→ **Text block**
All operators of the SUEM 118 Operations Center in Venice (Italy) were invited to participate in the research and the majority accepted. A convenient sample of 21 emergency nurses (8 females, Mean age = 46.43 years, SD = 8.59 years, range = 23–62) employed in the same operations center in Venice took part in the study. Two reference experts also took part in the study. They were experienced emergency nurses and the reference for the correct application of the protocol in the operations center. The choice to involve two different independent reference experts is due to reliability and accuracy issues. Their independent judgments showed a Spearman ρ correlation of 0.87 (p < 0.001), suggesting a strong coherence between their respective opinions (data available in supplementary materials). The two independent judgments (ranging each between 0 and 10) were averaged, so to have a single reference judgment for each scenario. When a non-integer value was obtained, it was arbitrarily rounded to the nearest larger integer to simulate the behavior of an expert responding on a Likert scale using integer values. We assume that these averaged judgments are more reliable than the judgment from a single reference expert.

2.2 Stimuli and apparatus

The recordings of 25 emergency calls (Mean duration = 95.8 s, SD = 35.9 s, Range = 50–173 s) were selected by one of the authors (LB) from the archive of the operations center. Each recording contained the full dialogues between the caller and the operator, although, for privacy reasons, they were deprived of the personal data of the callers and patients, replaced with a silent interval (e.g., surname and address). The recordings included a variety of emergency scenarios, from road accidents to possible strokes, from suicide attempts to respiratory crises, just to make a few examples. In some cases, the assignment of the priority codes was made particularly difficult by reduced collaboration from the caller (e.g., due to emotional involvement, unfamiliarity with the situation) and/or by difficult environmental conditions (e.g., loud background noise). The urgency of the medical intervention could range from definitely not urgent to definitely urgent.

The experimental task was administered through a PC station in the operations center, equipped with a monitor, a pair of headphones, a keyboard, and a mouse device. Participants were tested individually before starting a work shift or at the end of it. Before starting the experimental task, they were asked to switch off any mobile device, sit in a comfortable position, and wear headphones. The experiment was programmed and presented using PsychoPy (Peirce et al., 2019), an open-source software designed for creating and running experiments in psychology, neuroscience, and related fields.

→ **Extracted entries**
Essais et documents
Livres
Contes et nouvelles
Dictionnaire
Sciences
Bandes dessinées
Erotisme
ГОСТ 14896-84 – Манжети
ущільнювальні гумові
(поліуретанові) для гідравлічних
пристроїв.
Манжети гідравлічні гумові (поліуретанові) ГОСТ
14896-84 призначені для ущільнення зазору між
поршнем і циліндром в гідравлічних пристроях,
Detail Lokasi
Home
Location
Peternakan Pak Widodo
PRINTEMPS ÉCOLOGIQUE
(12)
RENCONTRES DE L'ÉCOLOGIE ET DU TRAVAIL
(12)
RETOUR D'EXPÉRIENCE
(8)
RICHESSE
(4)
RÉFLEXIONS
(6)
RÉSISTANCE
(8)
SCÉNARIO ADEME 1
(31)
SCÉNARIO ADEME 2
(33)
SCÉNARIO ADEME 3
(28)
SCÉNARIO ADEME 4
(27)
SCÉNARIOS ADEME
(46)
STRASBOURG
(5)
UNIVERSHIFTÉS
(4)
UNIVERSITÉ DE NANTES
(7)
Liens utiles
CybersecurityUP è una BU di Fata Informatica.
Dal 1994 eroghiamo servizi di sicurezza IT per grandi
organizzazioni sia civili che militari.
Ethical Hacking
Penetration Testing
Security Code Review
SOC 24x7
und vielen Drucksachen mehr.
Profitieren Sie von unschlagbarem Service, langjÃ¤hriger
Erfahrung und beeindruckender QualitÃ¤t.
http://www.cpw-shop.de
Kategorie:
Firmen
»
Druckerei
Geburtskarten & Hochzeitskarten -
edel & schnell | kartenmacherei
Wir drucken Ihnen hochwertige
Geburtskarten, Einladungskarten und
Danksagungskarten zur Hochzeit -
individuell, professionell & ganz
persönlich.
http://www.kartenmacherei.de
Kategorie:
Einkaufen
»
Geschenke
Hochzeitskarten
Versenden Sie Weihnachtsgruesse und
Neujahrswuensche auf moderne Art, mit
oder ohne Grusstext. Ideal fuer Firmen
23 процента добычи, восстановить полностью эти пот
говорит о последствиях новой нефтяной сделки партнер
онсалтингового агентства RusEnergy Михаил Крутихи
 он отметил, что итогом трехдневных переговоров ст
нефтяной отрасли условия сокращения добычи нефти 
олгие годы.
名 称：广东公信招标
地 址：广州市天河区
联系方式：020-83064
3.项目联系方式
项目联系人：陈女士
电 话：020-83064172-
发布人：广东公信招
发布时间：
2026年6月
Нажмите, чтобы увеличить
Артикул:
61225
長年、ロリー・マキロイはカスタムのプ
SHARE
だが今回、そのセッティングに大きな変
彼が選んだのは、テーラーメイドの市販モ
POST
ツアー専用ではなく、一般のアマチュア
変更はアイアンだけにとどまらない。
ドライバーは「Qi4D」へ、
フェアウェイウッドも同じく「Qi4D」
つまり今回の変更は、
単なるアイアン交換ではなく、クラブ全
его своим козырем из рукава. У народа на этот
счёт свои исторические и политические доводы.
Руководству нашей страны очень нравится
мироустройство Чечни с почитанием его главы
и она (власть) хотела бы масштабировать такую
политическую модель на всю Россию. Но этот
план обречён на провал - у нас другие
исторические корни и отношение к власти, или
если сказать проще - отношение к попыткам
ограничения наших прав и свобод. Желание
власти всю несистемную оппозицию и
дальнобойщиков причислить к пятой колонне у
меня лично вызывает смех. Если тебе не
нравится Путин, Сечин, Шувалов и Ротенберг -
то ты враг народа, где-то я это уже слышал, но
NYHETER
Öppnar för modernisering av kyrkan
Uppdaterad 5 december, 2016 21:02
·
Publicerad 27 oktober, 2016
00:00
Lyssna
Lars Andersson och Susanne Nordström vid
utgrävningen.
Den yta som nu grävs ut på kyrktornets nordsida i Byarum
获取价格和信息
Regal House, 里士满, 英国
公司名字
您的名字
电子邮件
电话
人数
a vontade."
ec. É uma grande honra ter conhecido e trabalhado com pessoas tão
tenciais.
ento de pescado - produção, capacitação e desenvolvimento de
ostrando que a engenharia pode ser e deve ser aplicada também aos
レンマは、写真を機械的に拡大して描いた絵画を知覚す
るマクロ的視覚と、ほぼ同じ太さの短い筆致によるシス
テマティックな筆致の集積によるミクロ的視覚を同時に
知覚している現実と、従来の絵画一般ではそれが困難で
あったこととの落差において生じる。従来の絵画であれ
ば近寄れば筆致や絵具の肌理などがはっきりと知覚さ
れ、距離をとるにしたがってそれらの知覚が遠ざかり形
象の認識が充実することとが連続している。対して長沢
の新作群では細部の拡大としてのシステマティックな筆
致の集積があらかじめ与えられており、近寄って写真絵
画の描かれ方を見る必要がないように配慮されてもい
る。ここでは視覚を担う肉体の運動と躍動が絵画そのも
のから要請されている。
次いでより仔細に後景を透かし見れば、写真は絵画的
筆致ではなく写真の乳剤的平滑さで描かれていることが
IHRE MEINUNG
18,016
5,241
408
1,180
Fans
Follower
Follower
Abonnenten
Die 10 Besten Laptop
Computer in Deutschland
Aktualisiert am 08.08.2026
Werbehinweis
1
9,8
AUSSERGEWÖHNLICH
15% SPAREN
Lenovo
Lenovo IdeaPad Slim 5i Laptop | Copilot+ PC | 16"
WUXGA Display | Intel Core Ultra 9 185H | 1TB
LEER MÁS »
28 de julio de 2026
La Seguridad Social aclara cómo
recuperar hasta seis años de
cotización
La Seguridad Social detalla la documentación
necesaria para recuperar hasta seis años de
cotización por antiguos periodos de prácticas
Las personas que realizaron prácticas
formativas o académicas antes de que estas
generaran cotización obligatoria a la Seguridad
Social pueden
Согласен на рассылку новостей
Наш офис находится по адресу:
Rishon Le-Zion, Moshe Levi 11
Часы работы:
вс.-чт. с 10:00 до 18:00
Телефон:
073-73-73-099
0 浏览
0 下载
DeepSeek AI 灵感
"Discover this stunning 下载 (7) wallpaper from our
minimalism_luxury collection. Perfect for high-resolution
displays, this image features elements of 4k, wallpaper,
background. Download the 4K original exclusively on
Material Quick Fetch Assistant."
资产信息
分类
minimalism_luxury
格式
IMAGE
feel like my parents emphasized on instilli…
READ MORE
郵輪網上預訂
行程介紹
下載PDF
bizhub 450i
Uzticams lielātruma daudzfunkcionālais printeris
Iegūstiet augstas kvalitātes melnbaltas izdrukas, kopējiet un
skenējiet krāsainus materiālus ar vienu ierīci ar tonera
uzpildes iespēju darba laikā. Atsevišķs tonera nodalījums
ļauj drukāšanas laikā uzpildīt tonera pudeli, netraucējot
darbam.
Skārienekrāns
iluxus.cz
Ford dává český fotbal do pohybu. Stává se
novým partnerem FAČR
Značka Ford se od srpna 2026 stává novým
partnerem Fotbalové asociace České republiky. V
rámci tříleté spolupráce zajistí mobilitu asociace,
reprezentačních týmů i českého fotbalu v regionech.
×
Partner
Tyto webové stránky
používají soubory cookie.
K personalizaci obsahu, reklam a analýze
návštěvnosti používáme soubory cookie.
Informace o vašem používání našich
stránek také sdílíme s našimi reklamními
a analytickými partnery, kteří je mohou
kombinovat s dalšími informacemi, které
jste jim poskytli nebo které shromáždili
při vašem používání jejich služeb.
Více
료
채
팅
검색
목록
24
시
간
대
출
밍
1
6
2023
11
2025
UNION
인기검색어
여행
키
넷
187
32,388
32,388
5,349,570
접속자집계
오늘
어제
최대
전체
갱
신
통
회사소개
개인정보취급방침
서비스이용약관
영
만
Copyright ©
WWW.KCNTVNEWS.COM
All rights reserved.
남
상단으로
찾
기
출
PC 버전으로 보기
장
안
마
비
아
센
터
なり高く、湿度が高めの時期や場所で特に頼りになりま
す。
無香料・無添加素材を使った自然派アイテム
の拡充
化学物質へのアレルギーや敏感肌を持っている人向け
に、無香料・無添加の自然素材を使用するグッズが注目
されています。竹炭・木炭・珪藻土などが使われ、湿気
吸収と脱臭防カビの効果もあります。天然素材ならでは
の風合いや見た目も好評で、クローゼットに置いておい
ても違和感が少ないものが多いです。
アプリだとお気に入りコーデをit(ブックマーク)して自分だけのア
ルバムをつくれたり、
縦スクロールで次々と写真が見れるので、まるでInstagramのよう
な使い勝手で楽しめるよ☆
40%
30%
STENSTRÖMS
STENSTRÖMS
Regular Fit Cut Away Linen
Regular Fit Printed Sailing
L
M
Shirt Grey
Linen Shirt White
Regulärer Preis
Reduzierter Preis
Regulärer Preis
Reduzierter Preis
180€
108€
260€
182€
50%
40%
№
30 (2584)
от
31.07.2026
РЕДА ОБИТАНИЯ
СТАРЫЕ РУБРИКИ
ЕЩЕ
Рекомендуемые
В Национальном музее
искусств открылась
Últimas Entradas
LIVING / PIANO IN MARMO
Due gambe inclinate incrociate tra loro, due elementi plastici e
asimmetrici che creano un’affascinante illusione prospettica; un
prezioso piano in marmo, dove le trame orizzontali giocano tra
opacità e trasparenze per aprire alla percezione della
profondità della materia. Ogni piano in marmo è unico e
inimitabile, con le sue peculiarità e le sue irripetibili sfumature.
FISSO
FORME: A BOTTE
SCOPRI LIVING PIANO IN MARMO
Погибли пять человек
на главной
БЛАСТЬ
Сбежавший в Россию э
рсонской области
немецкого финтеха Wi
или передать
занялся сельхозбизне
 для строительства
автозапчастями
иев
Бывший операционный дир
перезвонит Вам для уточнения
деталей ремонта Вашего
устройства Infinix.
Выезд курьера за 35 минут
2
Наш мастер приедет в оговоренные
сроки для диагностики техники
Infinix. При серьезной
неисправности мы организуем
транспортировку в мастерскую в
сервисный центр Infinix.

→ **What this exercise asks**
a. According to the emergency-call study text, what Spearman ρ correlation was found between the independent judgments of the two reference experts?
b. Continue the text about the emergency-call study, starting after its last sentence.

→ **Outputs by task**
a. A Spearman ρ correlation of 0.87 (p < 0.001).

b.
2.3 Procedure

The experimental procedures used for testing the reference experts were slightly different from those used for testing the other emergency nurses. Each reference expert was presented with the whole sample of 25 recordings. The two reference experts were tested in different days and care was taken that they could not talk to each other about the task, so to maximize the independence of their judgments. Instructions readable on the screen informed the reference expert that the task was to evaluate the priority of each of the emergency scenario on a scale from 0 (“definitely not a yellow code”) to 10 (“definitely at least a yellow code”). They were also informed that ratings greater than 5 would correspond to assigning at least a yellow code. A randomly selected recording was presented on each experimental trial, and a uniform gray screen appeared while the recording was playing. Immediately after the end of the recording, a Likert scale with the integer numbers from 0 to 10 appeared on the screen, and the reference expert had to select the appropriate number with a mouse click. Then, instructions invited the reference expert to press the spacebar when he was ready to listen the next recording.

Based on the responses of the two reference experts, a subsample of 15 recordings were selected from the initial sample (Mean duration = 92.5 s, SD = 32.5 s, Range = 50–166 s). The screening of this subsample of recordings was driven by the necessity to reduce the length of the experimental procedure (from about 45 to about 25 min), and by the necessity to maximize the accuracy of the estimation of the BTs and the BMs. A nearly uniform distribution of the possible levels of priority of the emergency scenarios is necessary for the accurate estimation of the relevant parameters (see Nucci et al., 2021), therefore the final subsample of recordings included almost all the possible levels of priority from 0 (“definitely not a yellow code”) to 10 (“definitely at least a yellow code”; see the first two columns in Table 2). A description of each emergency call is provided in Supplementary Table S1 on OSF.¹

Table 2

Table 2. The first column specifies the emergency scenario (detailed descriptions are available in Supplementary Table S1 on OSF).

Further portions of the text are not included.